In other words, 82% of Americans say that environmental protection is either good or neutral for economic growth, while only 15% think environmental protection harms the economy.
Only 15% of Americans think environmental protection harms the economy.
Of Democrats, 69% say protecting the environment improves economic growth and jobs, 19% say it has no impact, and only 10% think the economic impact is negative. Of Republicans, 51% say that environmental protection has a positive economic impact, 24% say it has no impact, while only 23% think the economic impact is negative.
Even a majority of conservative Republicans say environmental protection has either a positive economic impact (45%) or no impact (25%), while a minority (29%) thinks it has a negative impact.

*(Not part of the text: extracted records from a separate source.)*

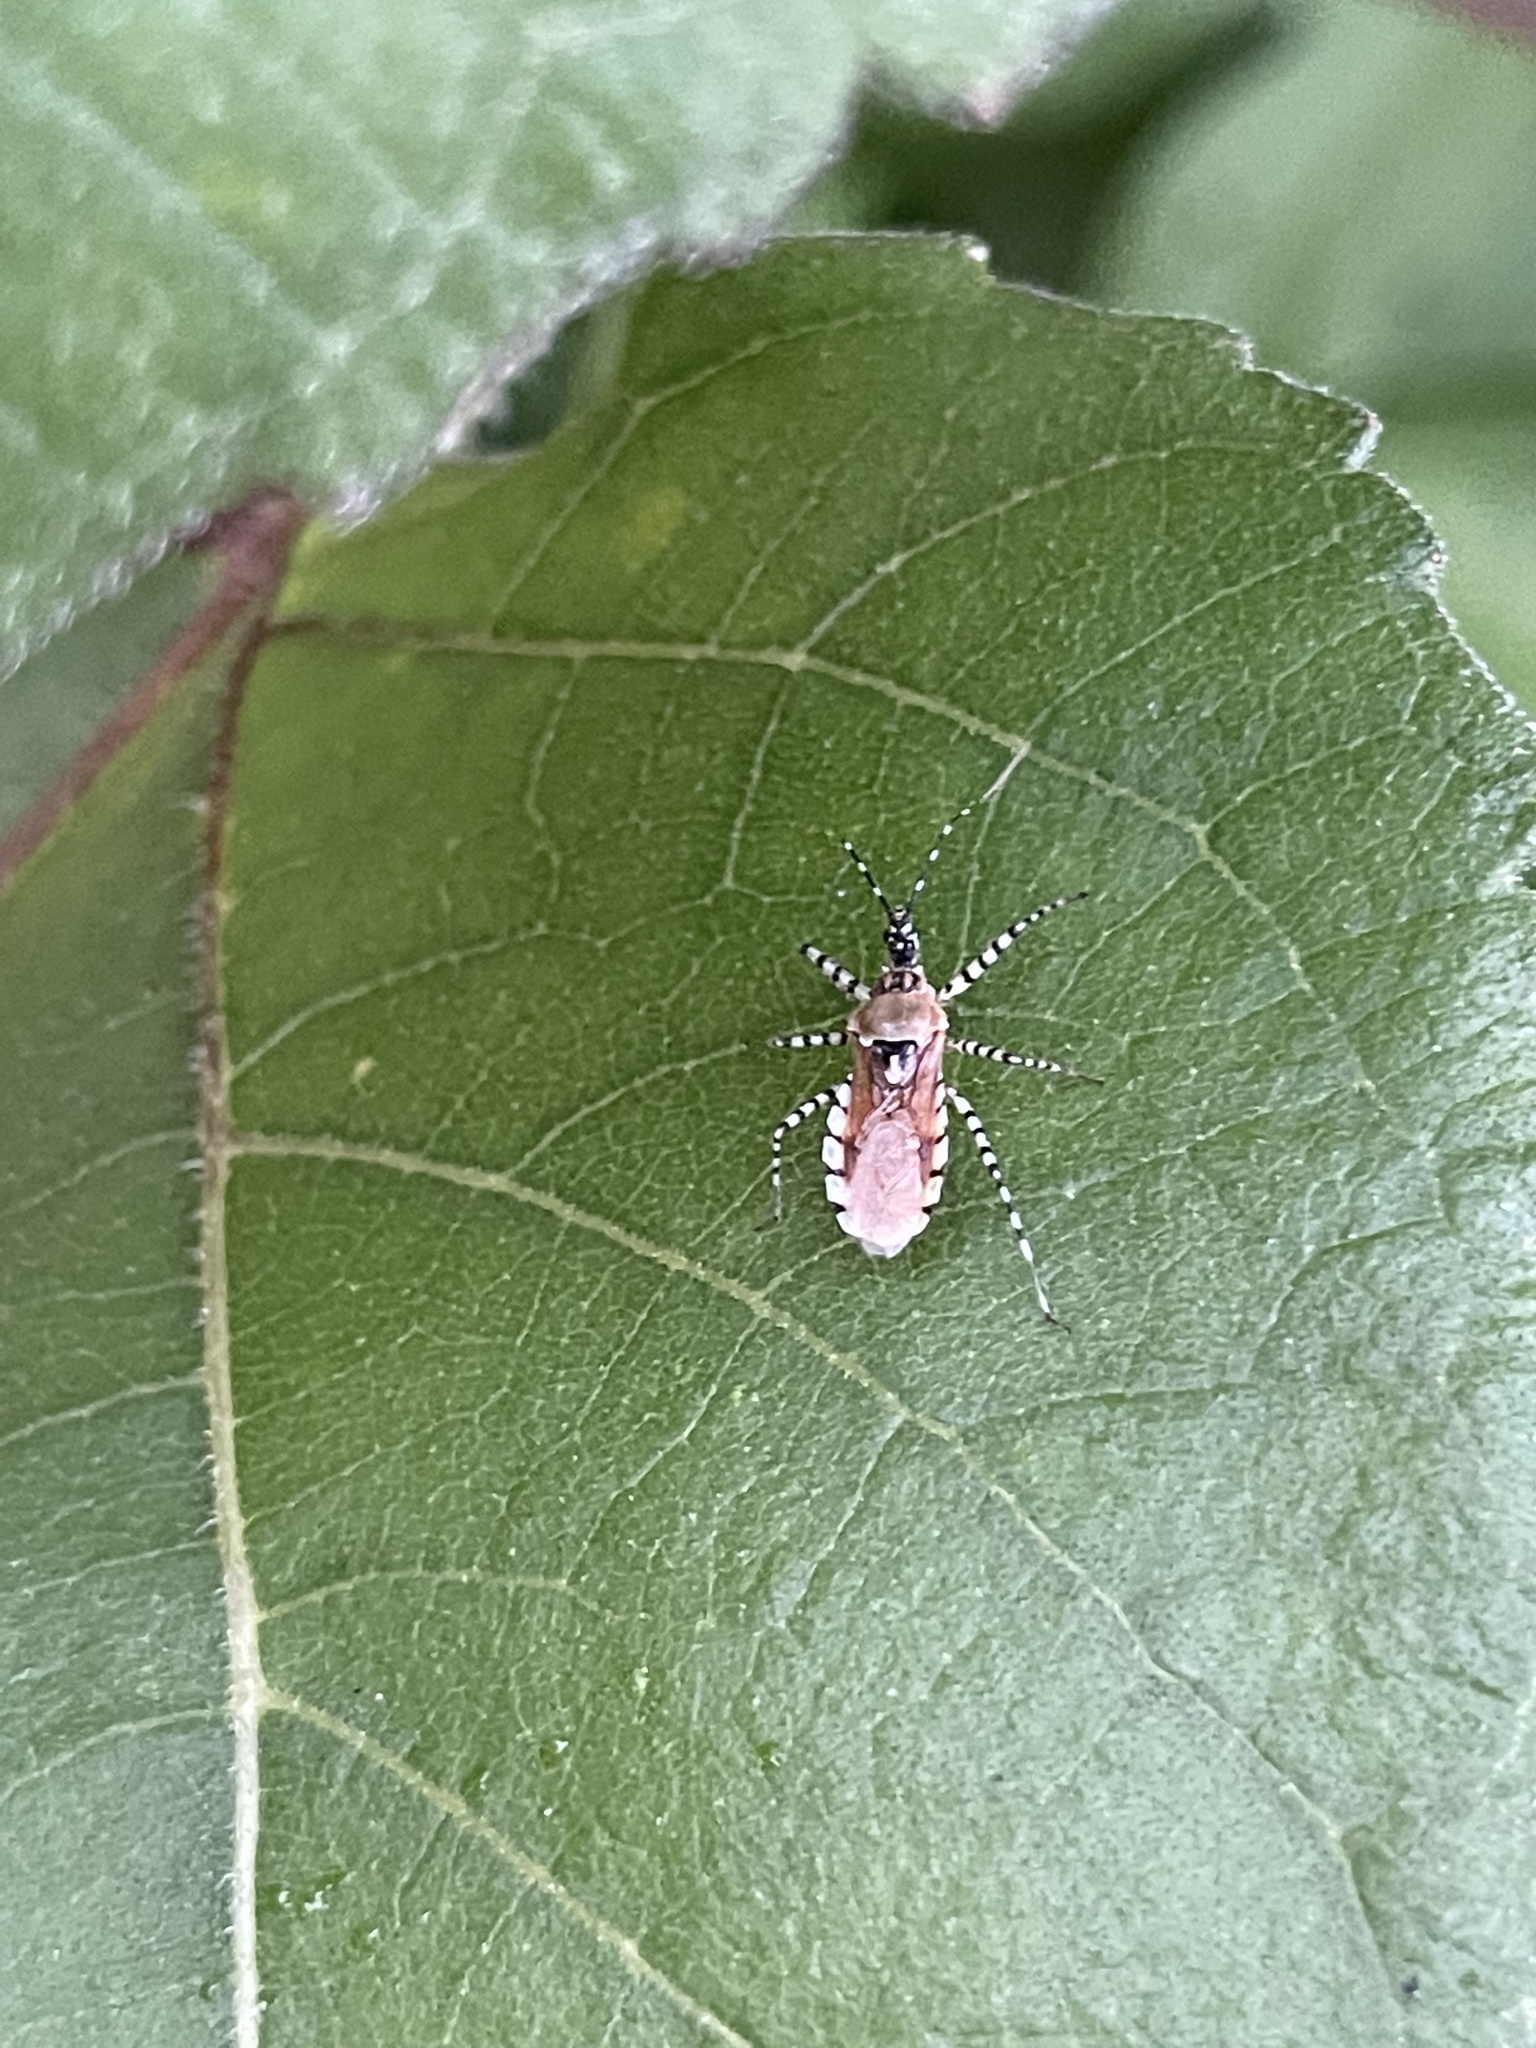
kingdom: Animalia
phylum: Arthropoda
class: Insecta
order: Hemiptera
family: Reduviidae
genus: Pselliopus
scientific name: Pselliopus cinctus
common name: Ringed assassin bug
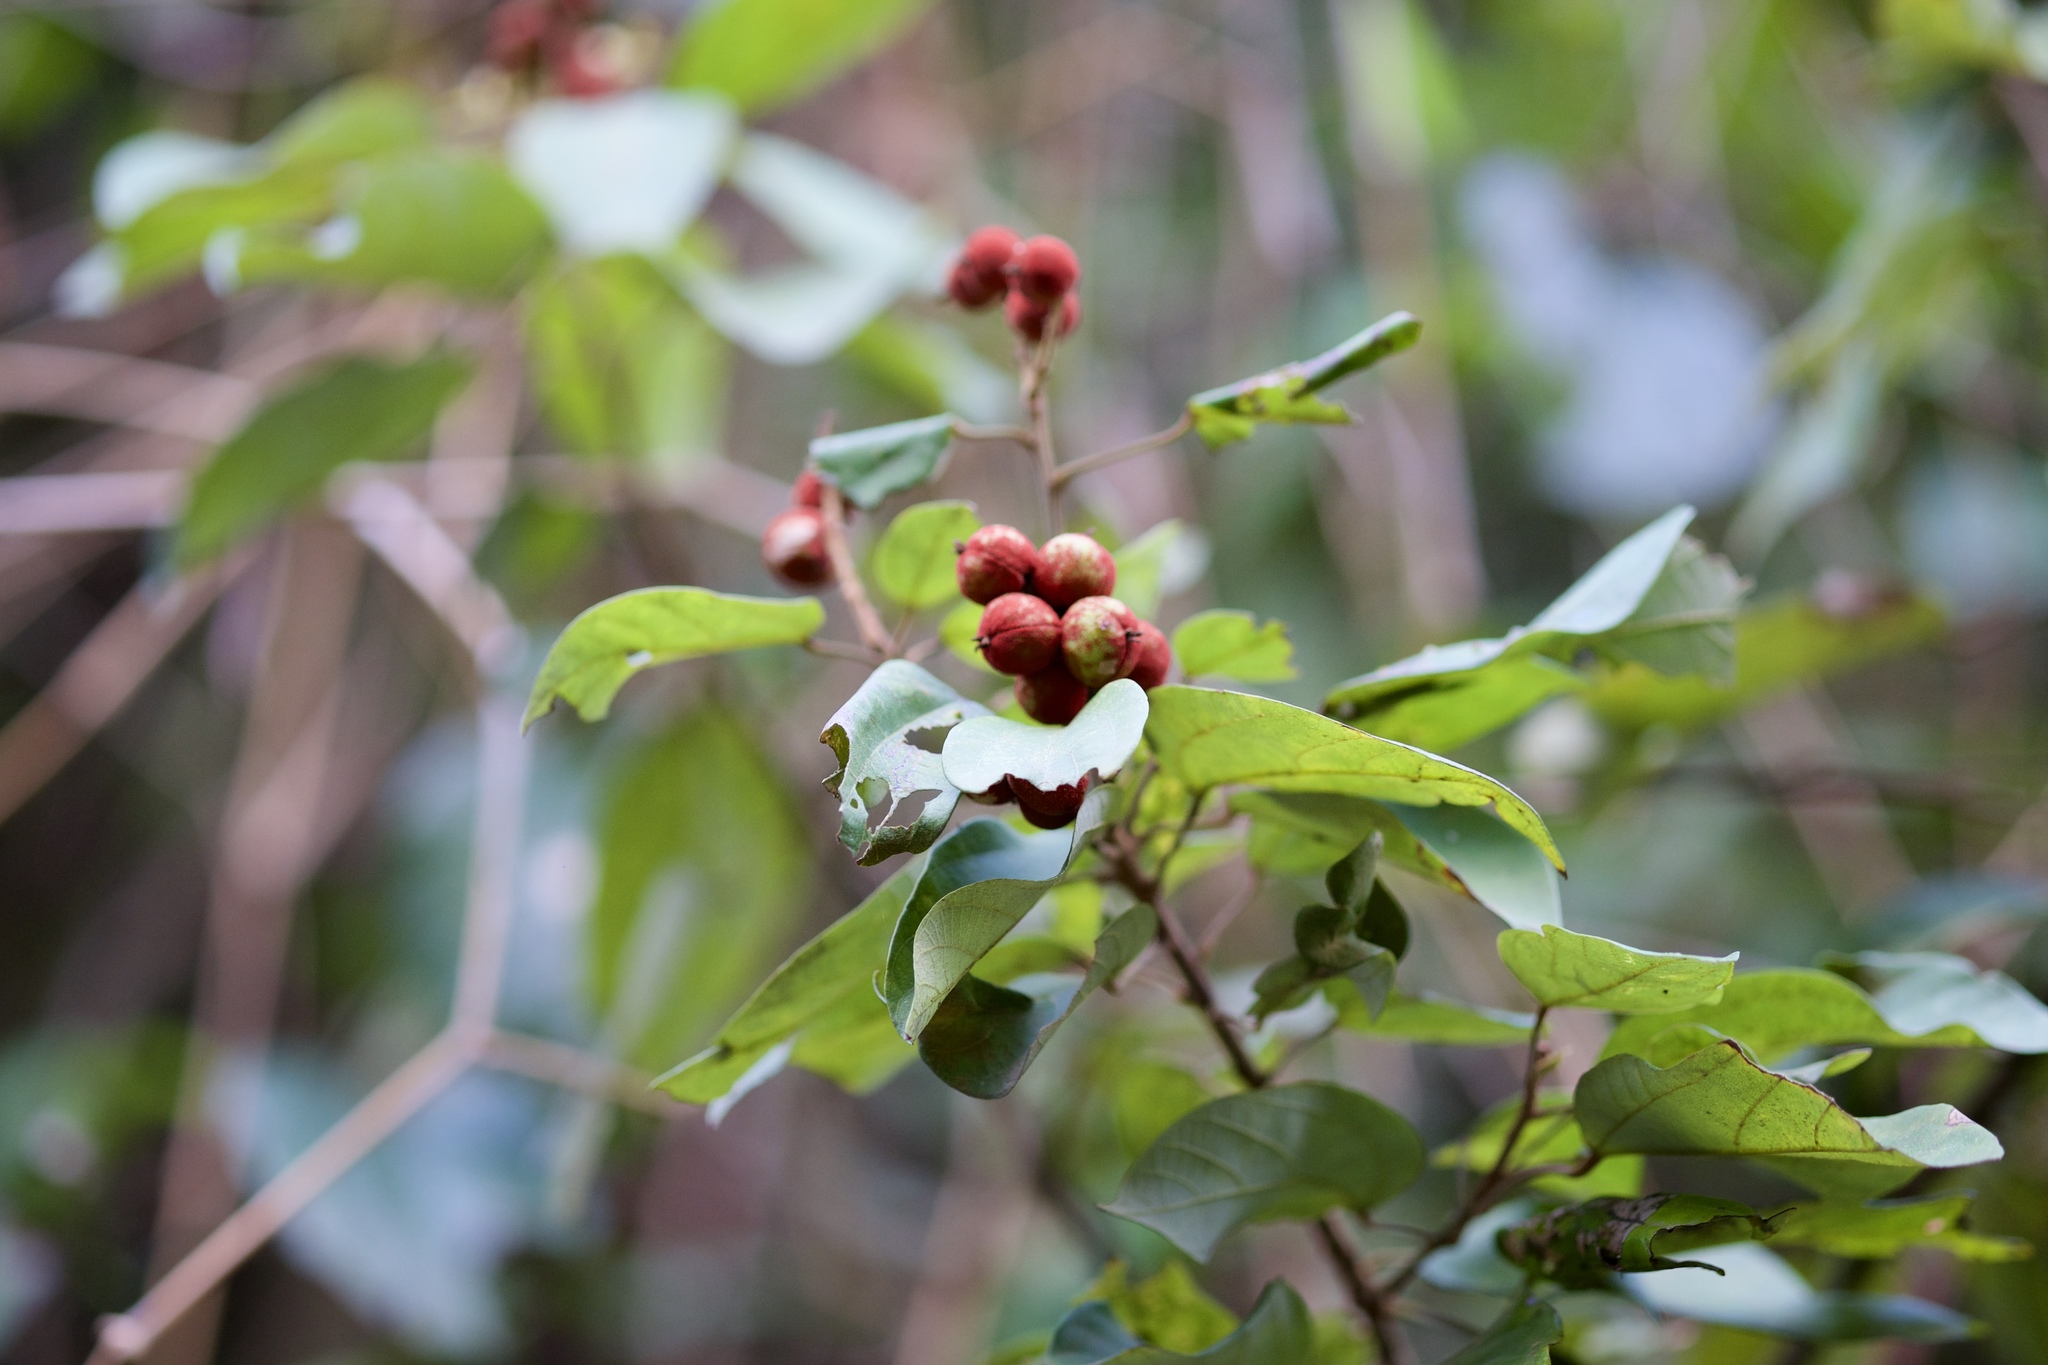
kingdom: Plantae
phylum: Tracheophyta
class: Magnoliopsida
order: Malpighiales
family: Euphorbiaceae
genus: Mallotus
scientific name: Mallotus philippensis
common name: Kamala tree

Among moderate and liberal Republicans, 62% think environmental protection has a positive economic impact, 24% think it has no impact, and 11% think the impact is negative.
Likewise, majorities of women (64%), men (56%), African-Americans (71%), Hispanics (59%), non-Hispanic whites (59%), born-again/Evangelical Christians (53%), non-Evangelical Protestants (62%), and Catholics (62%) all say protecting the environment improves the economy, while much smaller minorities think it harms economic growth.
Perhaps most striking, however, is that a number of key socioeconomic factors do not correspond to people’s views. For instance, both people who are currently employed (60%) and those who are not employed (59%) say that protecting the environment improves economic growth and provides new jobs, with only a small percentage of each (16% and 15% respectively) who think it reduces growth and costs jobs. Moreover, there are also no differences of opinion based on measures of household income or education level – majorities of rich and poor, and those with or without a college degree all say protecting the environment improves economic growth.
This report is based on findings from a nationally representative survey – The Yale AP-NORC Environment Study – conducted by researchers at the Yale School of Forestry & Environmental Studies (http://environment.yale.edu/) in partnership with the Associated Press-NORC Center on Public Policy Research (www.apnorc.org). Interview dates: November 20 – December 1, 2014. Interviews: 1,578 adults (18+) in all 50 states.
Average margin of error: +/- 3 percentage points at the 95% confidence level. The research was funded by the Yale School of Forestry & Environmental Studies. For tabulation purposes, percentage points are rounded off to the nearest whole number. As a result, percentages in a given chart may total slightly higher or lower than 100%.